Wang Fang, Li Menggang, Wang Ruopeng
School of Economics and Management, Beijing Jiaotong University, Beijing 100044, China.
Beijing Laboratory of National Economic Security Early-Warning Engineering, Beijing Jiaotong University, Beijing 100044, China.
Entropy (Basel). 2023 Jul 12;25(7):1051. doi: 10.3390/e25071051.
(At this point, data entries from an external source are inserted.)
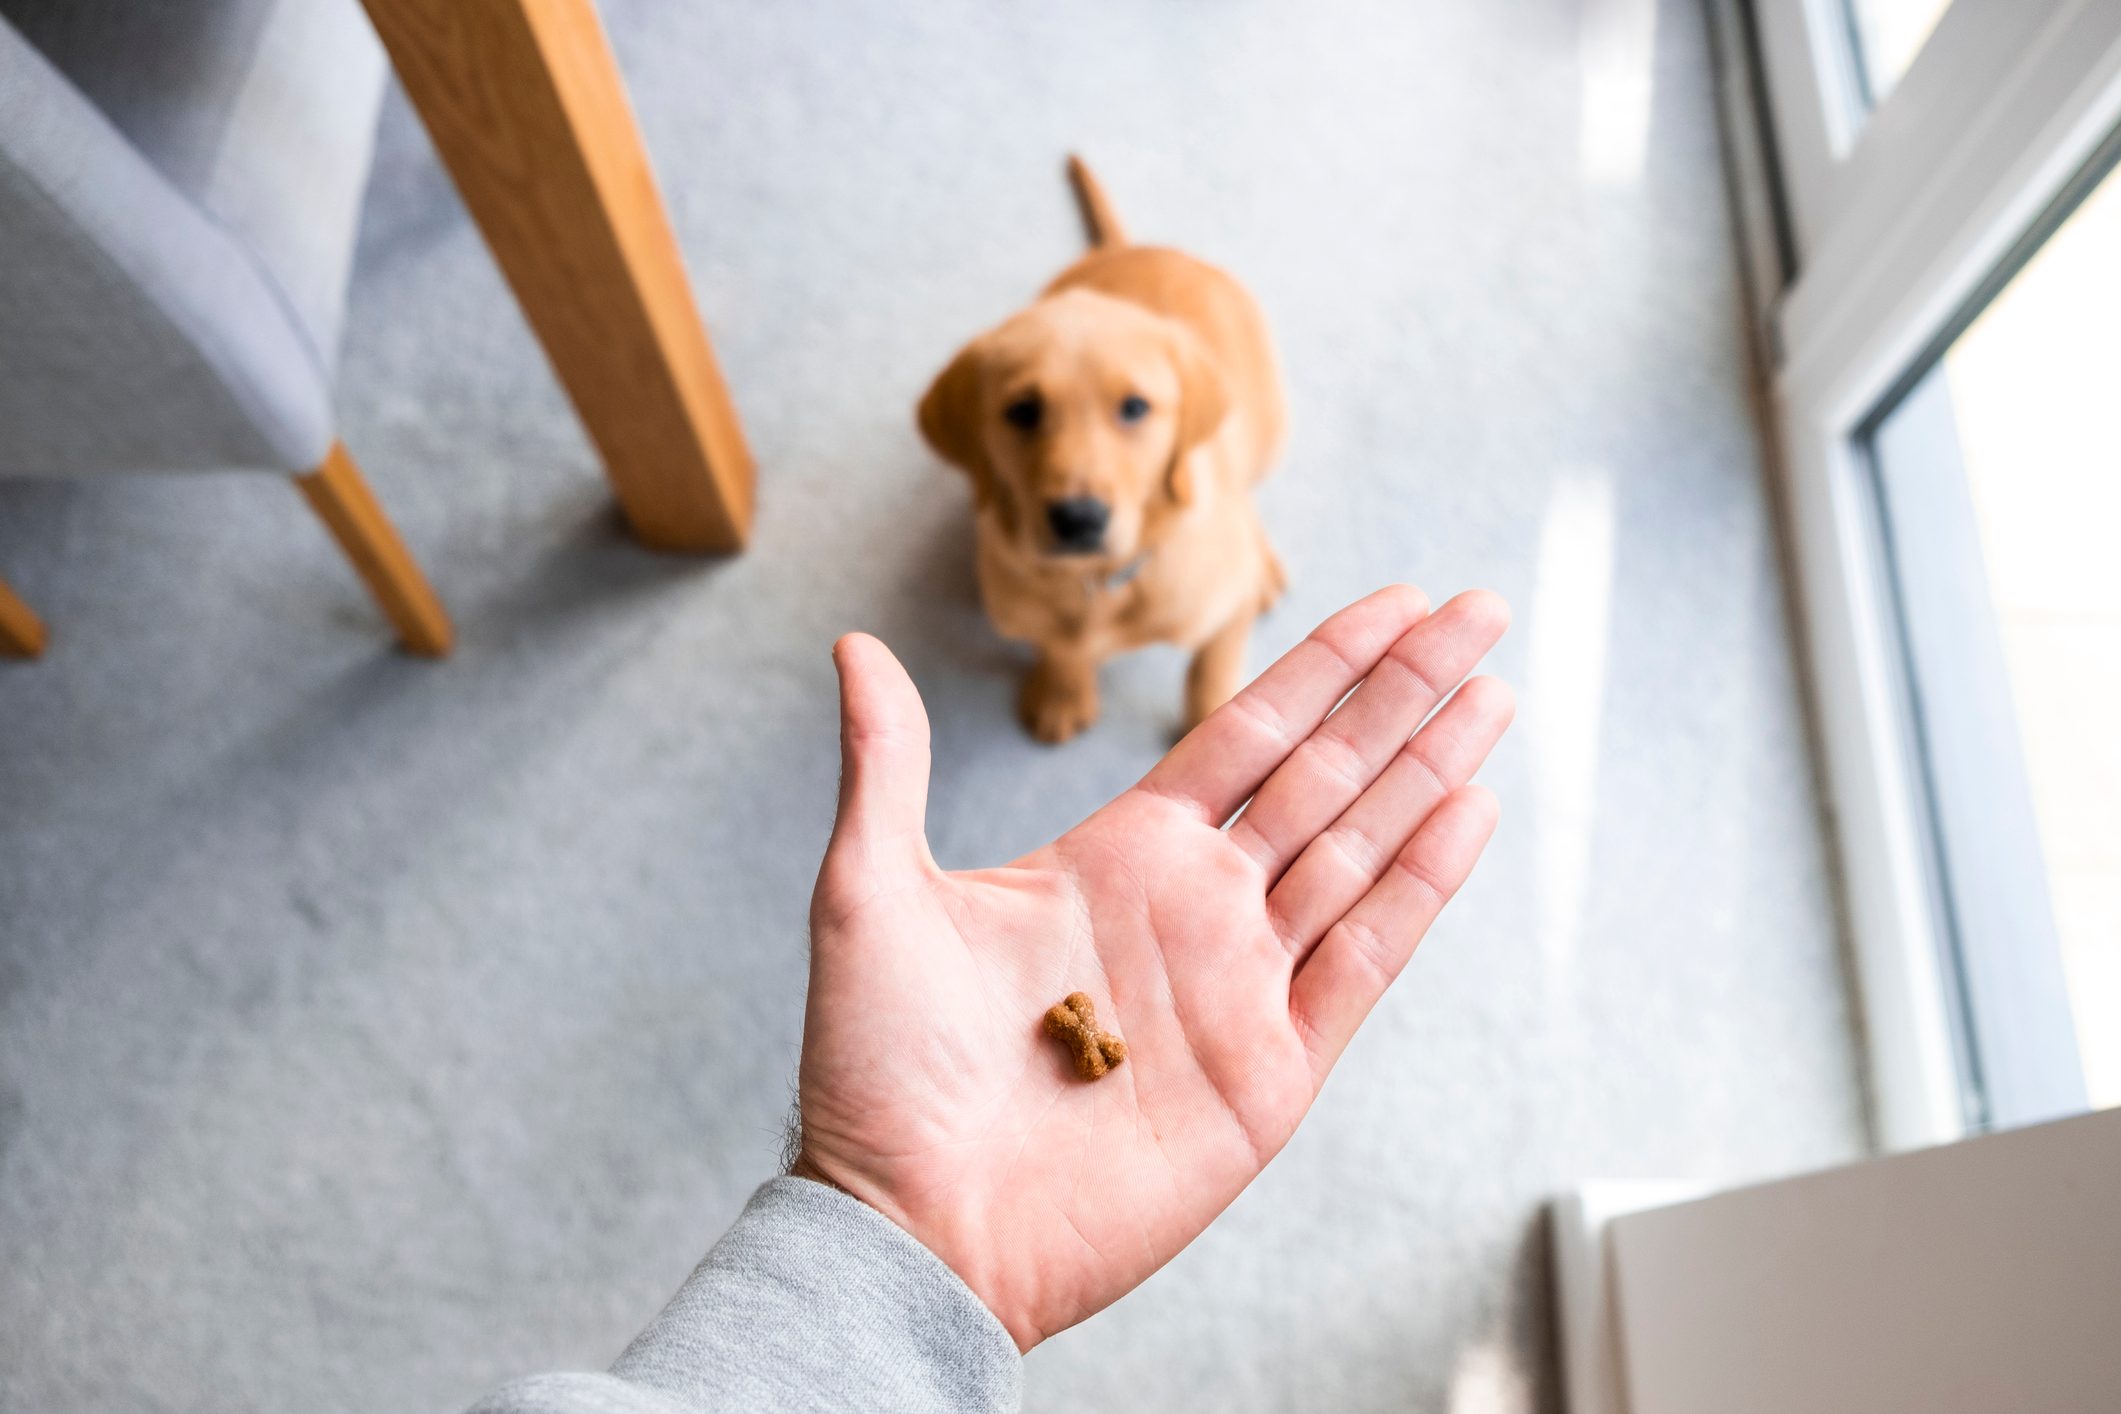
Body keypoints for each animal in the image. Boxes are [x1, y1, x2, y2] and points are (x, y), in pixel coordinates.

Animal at [920, 158, 1281, 746]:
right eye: (1022, 410)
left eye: (1134, 408)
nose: (1078, 518)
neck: (1099, 582)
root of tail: (1139, 247)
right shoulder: (1022, 606)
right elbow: (1057, 644)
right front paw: (1063, 691)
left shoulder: (1225, 612)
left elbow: (1212, 668)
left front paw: (1207, 716)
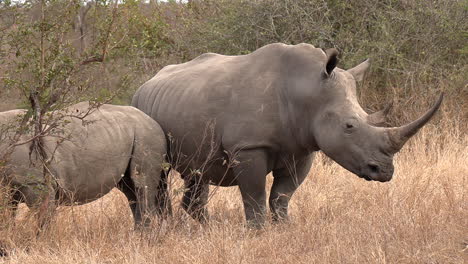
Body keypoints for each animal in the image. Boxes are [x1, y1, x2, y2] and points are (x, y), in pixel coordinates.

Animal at [0, 102, 167, 228]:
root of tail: (151, 119)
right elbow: (7, 217)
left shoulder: (35, 183)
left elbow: (43, 216)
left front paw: (39, 244)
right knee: (129, 190)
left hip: (147, 135)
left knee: (142, 186)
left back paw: (143, 240)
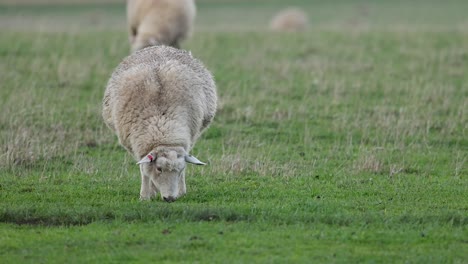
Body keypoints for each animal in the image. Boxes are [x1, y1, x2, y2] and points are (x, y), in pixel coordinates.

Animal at [101, 45, 217, 202]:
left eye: (180, 170)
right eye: (159, 168)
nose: (170, 198)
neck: (162, 127)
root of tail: (159, 47)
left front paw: (181, 191)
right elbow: (144, 170)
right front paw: (145, 195)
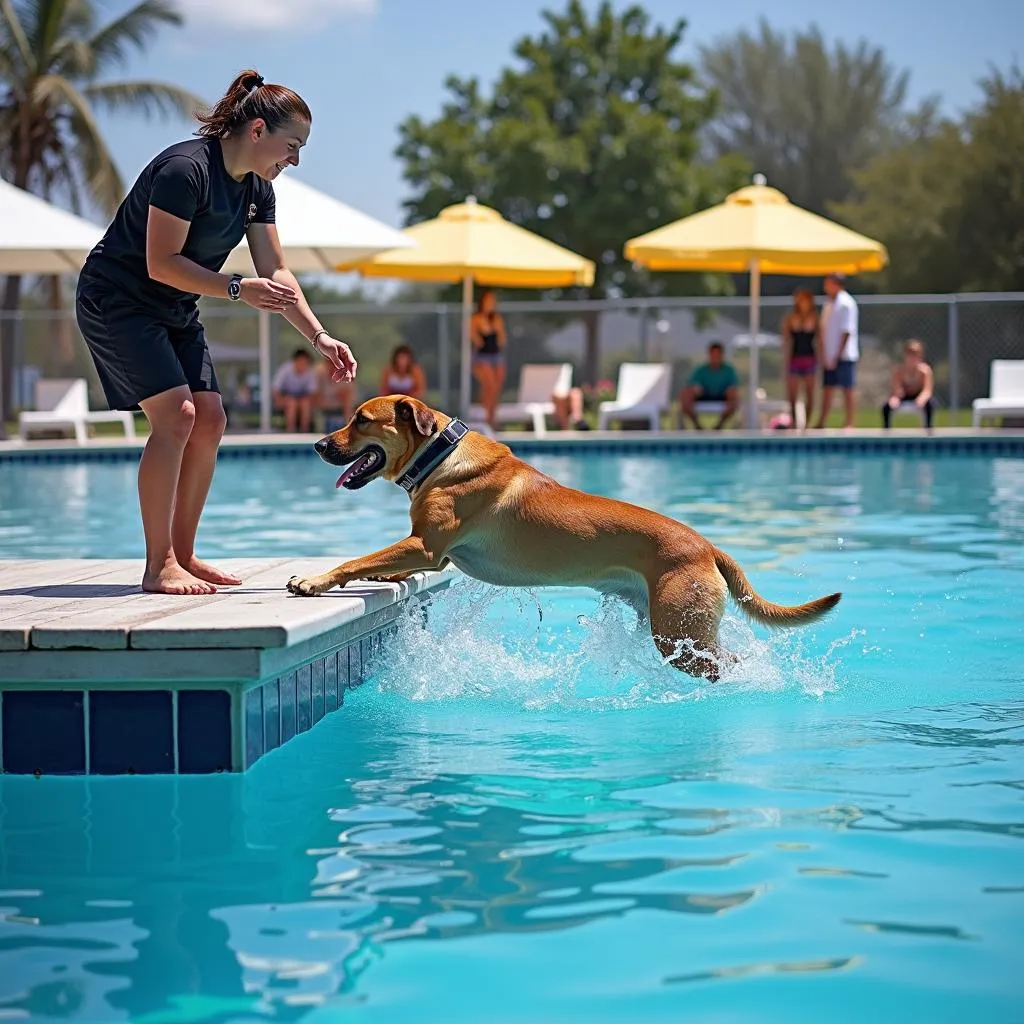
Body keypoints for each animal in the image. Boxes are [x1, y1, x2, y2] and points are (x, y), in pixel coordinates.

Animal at [286, 397, 839, 679]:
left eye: (360, 421)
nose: (317, 445)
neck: (440, 456)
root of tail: (707, 546)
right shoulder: (422, 549)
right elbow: (376, 561)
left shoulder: (426, 546)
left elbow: (360, 558)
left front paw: (313, 581)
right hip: (669, 625)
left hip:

The subject of oil price forecasting has obtained an incredible amount of interest from academics and policymakers in recent years due to the widespread impact that it has on various economic fields and markets. Thus, a novel method based on decomposition-reconstruction-ensemble for crude oil price forecasting is proposed. Based on the Complete Ensemble Empirical Mode Decomposition with Adaptive Noise (CEEMDAN) technique, in this paper we construct a recursive CEEMDAN decomposition-reconstruction-ensemble model considering the complexity traits of crude oil data. In this model, the steps of mode reconstruction, component prediction, and ensemble prediction are driven by complexity traits. For illustration and verification purposes, the West Texas Intermediate (WTI) and Brent crude oil spot prices are used as the sample data. The empirical result demonstrates that the proposed model has better prediction performance than the benchmark models. Thus, the proposed recursive CEEMDAN decomposition-reconstruction-ensemble model can be an effective tool to forecast oil price in the future.
近年来,由于油价预测对各个经济领域和市场具有广泛影响,该主题已引起学术界和政策制定者的极大兴趣。因此,提出了一种基于分解 - 重构 - 集成的原油价格预测新方法。基于自适应噪声完备总体经验模态分解(CEEMDAN)技术,本文考虑原油数据的复杂性特征构建了一个递归CEEMDAN分解 - 重构 - 集成模型。在该模型中,模态重构、分量预测和集成预测步骤均由复杂性特征驱动。为了进行说明和验证,使用西德克萨斯中质原油(WTI)和布伦特原油现货价格作为样本数据。实证结果表明,所提出的模型比基准模型具有更好的预测性能。因此,所提出的递归CEEMDAN分解 - 重构 - 集成模型可以成为未来预测油价的有效工具。